Like many others quoted herein, Dmitry Zakharchenko of Blaize says that looking ahead, there is expected to be a heavy focus on autonomous sensor fusion. "The industry is moving toward platforms that can natively ingest and correlate multiple high-bandwidth streams (e.g., EO, IR, and RF) simultaneously," he says. "This requires a departure from traditional, power-hungry compute methods in favor of architectures that can handle data-flow complexity with extreme efficiency. Also, there is an anticipation of a drive toward predictive situational awareness. Future sensors will not only identify threats but use low-latency AI at the edge to anticipate a target’s next move. More importantly, emerging systems are evolving beyond detection and prediction toward bounded reasoning—operating within defined decision mandates to prioritize, recommend, or take limited actions in real time. Achieving this level of capability within the strict SWaP constraints of tactical devices will be the defining challenge for the next generation of defense electronics."

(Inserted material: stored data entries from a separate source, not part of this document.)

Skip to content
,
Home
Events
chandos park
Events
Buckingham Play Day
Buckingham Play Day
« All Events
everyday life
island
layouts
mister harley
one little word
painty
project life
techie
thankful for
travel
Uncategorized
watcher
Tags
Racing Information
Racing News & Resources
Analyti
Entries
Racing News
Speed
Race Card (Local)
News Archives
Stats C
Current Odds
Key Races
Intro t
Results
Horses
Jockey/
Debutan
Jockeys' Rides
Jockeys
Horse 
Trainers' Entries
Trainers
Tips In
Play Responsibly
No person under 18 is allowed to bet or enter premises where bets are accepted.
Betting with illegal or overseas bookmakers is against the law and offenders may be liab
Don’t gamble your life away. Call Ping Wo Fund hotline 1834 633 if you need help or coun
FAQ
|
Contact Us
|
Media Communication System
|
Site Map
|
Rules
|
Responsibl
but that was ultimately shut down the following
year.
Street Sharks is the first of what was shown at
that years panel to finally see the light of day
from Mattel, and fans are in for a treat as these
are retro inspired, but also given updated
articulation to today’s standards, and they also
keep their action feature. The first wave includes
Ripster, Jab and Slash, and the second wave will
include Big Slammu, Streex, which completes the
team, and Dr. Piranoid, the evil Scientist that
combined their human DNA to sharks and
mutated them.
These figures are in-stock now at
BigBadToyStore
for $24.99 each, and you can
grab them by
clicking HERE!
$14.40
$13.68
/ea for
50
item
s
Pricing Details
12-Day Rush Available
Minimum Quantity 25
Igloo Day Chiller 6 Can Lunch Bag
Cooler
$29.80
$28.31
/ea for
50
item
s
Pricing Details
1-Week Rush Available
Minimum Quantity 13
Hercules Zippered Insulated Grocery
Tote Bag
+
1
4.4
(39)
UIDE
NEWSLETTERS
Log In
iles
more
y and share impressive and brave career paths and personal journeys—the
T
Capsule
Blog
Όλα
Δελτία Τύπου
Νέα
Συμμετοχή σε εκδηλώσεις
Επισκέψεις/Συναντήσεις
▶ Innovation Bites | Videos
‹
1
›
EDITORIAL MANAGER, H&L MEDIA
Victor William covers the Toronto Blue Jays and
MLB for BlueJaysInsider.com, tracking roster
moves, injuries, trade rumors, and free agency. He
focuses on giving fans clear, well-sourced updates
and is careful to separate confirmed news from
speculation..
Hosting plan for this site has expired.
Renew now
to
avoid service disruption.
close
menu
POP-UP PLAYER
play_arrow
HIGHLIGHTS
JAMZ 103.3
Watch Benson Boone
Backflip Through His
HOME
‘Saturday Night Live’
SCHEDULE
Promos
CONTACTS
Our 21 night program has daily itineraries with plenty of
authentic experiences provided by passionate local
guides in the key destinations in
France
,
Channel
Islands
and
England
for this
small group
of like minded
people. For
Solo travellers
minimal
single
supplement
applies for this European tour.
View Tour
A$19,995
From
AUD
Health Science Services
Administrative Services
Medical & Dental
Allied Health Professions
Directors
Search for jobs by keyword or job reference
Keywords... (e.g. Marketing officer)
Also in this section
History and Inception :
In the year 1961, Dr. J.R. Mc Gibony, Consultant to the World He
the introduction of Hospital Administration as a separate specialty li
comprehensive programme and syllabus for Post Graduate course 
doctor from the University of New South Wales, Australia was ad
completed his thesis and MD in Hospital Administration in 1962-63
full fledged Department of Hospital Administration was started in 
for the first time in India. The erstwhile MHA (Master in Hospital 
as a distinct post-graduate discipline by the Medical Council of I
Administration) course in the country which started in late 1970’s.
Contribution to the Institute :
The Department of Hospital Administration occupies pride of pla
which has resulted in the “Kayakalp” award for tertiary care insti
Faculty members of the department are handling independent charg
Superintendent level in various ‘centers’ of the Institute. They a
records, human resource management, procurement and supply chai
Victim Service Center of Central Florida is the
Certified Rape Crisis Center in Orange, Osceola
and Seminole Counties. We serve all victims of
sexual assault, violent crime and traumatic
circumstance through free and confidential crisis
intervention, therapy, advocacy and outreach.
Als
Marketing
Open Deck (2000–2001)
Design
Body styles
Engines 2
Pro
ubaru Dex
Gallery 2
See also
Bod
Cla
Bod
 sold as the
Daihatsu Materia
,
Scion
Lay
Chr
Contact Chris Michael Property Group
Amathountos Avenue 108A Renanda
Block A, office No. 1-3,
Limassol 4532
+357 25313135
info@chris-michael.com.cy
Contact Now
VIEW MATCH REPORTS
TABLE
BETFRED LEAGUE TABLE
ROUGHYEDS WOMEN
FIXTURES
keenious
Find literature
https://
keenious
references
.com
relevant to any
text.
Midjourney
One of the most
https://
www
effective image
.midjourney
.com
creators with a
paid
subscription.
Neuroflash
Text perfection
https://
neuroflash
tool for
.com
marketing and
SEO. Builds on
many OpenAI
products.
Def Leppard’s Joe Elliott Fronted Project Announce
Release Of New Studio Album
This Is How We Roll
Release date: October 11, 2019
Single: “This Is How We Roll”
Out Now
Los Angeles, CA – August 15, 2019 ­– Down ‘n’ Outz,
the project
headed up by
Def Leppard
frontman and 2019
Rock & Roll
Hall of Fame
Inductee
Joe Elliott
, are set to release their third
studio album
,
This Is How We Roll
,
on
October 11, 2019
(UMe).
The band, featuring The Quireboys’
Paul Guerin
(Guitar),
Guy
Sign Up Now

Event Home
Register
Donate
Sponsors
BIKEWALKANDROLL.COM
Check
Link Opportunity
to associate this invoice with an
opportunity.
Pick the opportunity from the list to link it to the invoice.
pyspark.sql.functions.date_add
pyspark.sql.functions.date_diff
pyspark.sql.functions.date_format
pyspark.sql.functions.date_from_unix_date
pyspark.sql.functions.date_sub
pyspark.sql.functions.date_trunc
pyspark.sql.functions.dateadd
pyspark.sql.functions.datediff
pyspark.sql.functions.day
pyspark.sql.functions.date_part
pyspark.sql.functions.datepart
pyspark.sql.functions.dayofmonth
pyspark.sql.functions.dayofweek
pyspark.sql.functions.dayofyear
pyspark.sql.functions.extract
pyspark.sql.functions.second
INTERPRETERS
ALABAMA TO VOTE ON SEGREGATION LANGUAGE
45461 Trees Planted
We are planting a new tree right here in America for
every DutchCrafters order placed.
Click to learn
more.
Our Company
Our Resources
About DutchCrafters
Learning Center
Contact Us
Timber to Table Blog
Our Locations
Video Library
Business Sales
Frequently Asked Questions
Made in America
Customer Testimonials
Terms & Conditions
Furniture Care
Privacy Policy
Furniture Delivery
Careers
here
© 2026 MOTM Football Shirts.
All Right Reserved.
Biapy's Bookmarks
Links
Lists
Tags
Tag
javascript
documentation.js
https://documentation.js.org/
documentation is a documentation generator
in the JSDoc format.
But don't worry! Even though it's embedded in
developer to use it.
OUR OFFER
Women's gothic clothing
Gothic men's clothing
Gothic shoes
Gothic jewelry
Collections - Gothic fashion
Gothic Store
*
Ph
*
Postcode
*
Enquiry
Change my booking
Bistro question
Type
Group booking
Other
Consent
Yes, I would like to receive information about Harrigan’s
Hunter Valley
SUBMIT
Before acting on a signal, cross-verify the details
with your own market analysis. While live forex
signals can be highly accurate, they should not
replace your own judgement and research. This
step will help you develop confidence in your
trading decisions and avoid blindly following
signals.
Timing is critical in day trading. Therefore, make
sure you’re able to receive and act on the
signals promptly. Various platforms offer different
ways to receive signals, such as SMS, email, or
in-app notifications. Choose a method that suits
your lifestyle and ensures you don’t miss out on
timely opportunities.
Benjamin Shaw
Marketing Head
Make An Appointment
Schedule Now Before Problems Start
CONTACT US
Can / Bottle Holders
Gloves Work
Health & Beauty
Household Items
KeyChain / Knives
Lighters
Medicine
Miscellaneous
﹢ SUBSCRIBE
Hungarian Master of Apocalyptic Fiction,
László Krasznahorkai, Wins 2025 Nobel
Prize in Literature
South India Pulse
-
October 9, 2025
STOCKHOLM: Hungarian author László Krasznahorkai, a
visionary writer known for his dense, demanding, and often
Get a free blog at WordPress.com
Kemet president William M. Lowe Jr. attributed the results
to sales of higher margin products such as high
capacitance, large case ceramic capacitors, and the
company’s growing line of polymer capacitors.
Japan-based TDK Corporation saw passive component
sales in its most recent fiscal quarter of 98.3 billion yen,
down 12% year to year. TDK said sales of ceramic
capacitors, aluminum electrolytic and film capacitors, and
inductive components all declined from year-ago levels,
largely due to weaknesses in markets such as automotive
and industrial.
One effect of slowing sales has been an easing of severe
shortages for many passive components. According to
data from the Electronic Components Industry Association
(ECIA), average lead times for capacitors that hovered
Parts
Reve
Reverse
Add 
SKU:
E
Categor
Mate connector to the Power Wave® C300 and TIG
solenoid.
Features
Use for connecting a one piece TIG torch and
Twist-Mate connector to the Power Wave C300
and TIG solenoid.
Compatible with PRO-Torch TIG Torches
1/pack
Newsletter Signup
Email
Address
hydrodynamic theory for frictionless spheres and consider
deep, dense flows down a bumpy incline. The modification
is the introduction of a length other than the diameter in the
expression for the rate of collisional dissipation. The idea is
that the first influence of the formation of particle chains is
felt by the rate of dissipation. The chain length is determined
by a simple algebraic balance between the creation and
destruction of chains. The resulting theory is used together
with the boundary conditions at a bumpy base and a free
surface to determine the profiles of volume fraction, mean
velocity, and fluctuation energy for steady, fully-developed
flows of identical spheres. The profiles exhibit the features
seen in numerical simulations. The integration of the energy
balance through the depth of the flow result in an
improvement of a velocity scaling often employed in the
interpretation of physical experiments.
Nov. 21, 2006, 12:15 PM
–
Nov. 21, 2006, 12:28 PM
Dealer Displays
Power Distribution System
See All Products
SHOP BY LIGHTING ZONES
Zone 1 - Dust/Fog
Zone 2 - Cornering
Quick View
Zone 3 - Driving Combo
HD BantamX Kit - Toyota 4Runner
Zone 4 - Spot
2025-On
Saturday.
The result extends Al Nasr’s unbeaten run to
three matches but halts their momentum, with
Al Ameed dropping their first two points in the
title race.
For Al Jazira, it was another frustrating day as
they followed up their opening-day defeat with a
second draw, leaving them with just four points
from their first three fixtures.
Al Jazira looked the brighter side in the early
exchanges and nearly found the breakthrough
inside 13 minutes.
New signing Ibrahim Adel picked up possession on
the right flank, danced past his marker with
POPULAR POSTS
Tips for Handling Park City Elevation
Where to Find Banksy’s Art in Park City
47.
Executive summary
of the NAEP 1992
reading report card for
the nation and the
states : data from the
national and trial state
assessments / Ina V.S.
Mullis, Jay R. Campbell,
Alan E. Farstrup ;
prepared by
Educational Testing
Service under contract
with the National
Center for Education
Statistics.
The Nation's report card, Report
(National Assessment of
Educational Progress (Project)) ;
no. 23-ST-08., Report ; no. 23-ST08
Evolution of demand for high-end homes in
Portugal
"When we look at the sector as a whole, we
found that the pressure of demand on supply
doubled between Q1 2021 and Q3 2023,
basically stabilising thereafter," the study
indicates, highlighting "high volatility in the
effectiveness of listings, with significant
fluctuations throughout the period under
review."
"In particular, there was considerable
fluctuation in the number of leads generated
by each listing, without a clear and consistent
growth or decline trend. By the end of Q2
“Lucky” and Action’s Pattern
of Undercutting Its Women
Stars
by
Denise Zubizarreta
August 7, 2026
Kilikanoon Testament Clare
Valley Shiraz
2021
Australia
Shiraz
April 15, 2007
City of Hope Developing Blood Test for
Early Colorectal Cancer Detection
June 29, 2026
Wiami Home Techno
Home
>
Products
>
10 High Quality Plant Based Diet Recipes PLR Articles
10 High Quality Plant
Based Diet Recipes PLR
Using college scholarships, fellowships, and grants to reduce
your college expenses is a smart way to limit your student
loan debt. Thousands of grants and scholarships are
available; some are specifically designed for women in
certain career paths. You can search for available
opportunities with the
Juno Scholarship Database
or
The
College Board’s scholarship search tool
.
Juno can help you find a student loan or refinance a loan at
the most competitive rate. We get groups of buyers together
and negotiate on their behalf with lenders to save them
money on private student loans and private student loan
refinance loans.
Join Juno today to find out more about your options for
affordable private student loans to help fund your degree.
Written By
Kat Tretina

Sensor technology continues to advance. But so do many other interfacing systems where they interact. The more complex space systems and combat systems evolve, the more demand there is for interoperability and integration with legacy systems and designs as well as new systems and architectures. This demand will be a stimulus for more and more engineering that creates new potential for sensor technology while keeping within design boundaries of weight, temperature, compatibility, data, and small UAVs and UAA vehicles and technologies. There is so much to design for and so much for aerospace and electronics systems to meet in the introduction, implementation, and maintenance of sensor technology and systems.
“The way threat warning systems are integrated today needs to evolve,” says Mike Sweeny of BAE. “Systems must be adaptable and easy to integrate onto existing aircraft and other platforms using Modular Open Systems Architectures and open U.S. government interface standards. This will bring agility to the fighting force to quickly update systems with advanced technology as it matures and is ready for battle.”